« Je sais ce qui me suffit… » Du soleil, mon Eldorado

Depuis la veille, elle ressent un profond lâcher prise, le sentiment que tout est parfait. Le sentiment qu’elle est à sa place, qu’elle n’a plus rien à prouver, ni à elle-même, ni aux autres. Qu’elle pourra reprendre sa place de simple professeur, et « changer la vie », sans rien faire de plus que son humble travail. Pas besoin d’être « entrepreneure du changement », renoncer au volontarisme, ne pas voler à autrui sa responsabilité, comme elle l’a lu quelque part. Son seul devoir est d’être elle-même, et être vraiment soi-même est étranger à la notion d’effort. Être elle-même, c’est prendre la vie comme un jeu, dans sa gratuité, en prenant chaque partie l’une après l’autre, en changeant de jeu si elle en a envie, perdre puis gagner, seule ou à plusieurs. C’est se promettre de toujours s’amuser, quelles que soient les circonstances. Faire classe à la façon des écoles démocratiques : mettre à disposition des jeux, des défis, des activités à choisir librement, sans intervenir. Automatiser tout ce qui est ennuyeux : les corrections, les cours, grâce au numérique. Intervenir le moins possible en trouvant des activités qui apportent un feedback immédiat. Le jeu, la programmation… Simplifier sa vie, son métier, ses envies, ses besoins.

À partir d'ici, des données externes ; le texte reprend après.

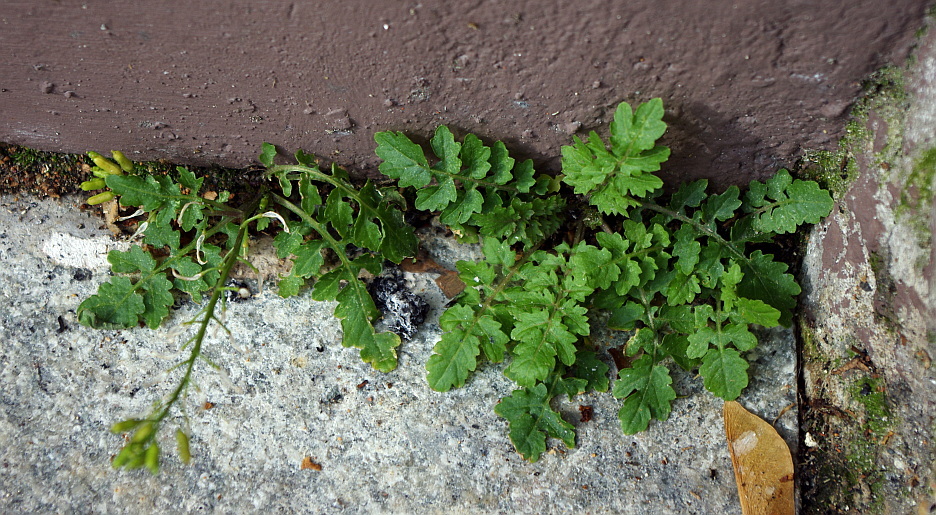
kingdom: Plantae
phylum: Tracheophyta
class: Magnoliopsida
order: Brassicales
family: Brassicaceae
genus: Rorippa
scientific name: Rorippa palustris
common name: Marsh yellow-cress
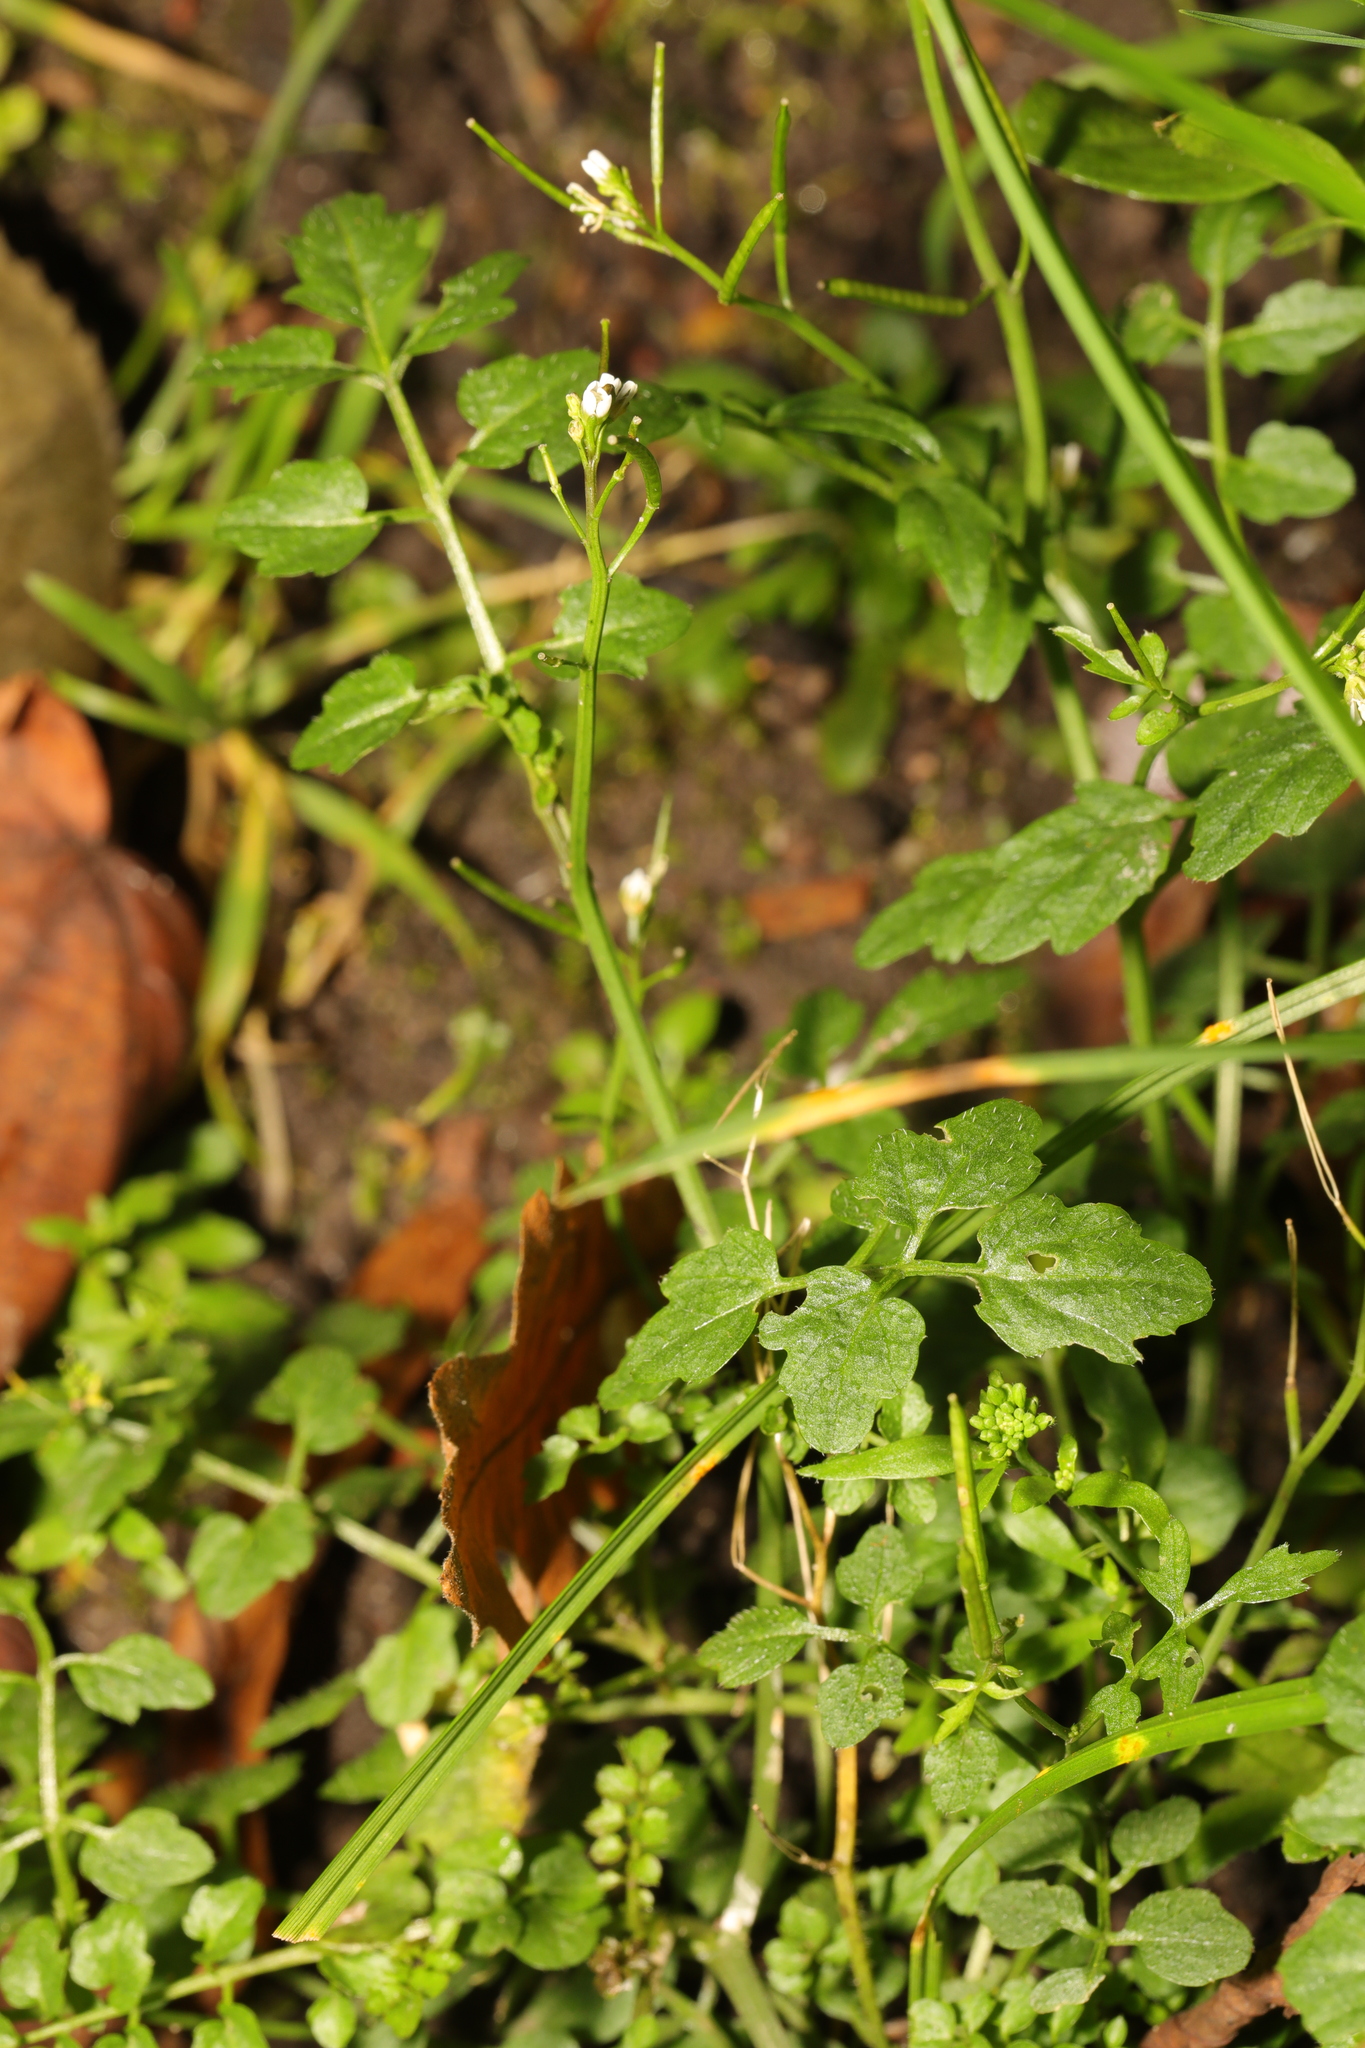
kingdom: Plantae
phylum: Tracheophyta
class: Magnoliopsida
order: Brassicales
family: Brassicaceae
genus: Cardamine
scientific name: Cardamine flexuosa
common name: Woodland bittercress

Elle se rend compte que comme S. quand elle l’a connu, elle a passé sa vie à essayer de se prouver sa valeur. Or la paix ne peut venir que de la conscience que notre seul devoir est d’apporter la vibration qui nous est propre au monde, notre touche de couleur sans laquelle le tableau ne serait pas complet. La vibration qu’elle doit exprimer ici bas, emprunte à la cybernétique, dans le sens où chaque partie d’un tout doit être capable de s’autogérer indépendamment des autres tout en participant à l’objectif commun. Elle doit porter sa petite pierre à la réconciliation du collectif et de l’individuel. Peu importe l’activité, pourvu qu’elle contribue à cet objectif, sans empiéter sur la mission d’autrui.

D’ailleurs elle va abandonner l’écriture autobiographique car elle ne permet pas de respecter la vision d’autrui. Frédéric lui a reproché d’avoir dressé un portrait très noir de lui et il est vrai que le point faible de ce type d’écrit est qu’il ne présente qu’un point de vue, ne permettant pas la contradiction. Ce sont les événements vus sous un seul angle, or la vérité ne peut résulter que de la totalité des points de vue.

Dans une démarche alchimiste, elle voudrait raffiner encore les événements, se rapprocher de leur essence, en en retirant tout le superflu, le personnel, l’anecdotique. Relier grâce à la logique du récit les signifiants de l’arcane primordial que constitue l’expérience. Remettre de l’unité là où régnaient le chaos, la séparation ou l’absurde.

Malgré tout, derrière la sérénité retrouvée subsiste un vide, discret mais entêtant. Le manque de cette unité manifestée, les retrouvailles en forme d’évidence de la complétude originelle. Son âme crie famine. La passion ne l’a pas rassasiée, ni le mariage de raison, ni la complicité intellectuelle, ni l’accord des corps… Elle aspire à la douceur d’être enfin emplie, comblée. Elle attend sagement, patiemment, que vienne à elle, attirée par une vibration toute proche, le signifiant qui lui sied le mieux.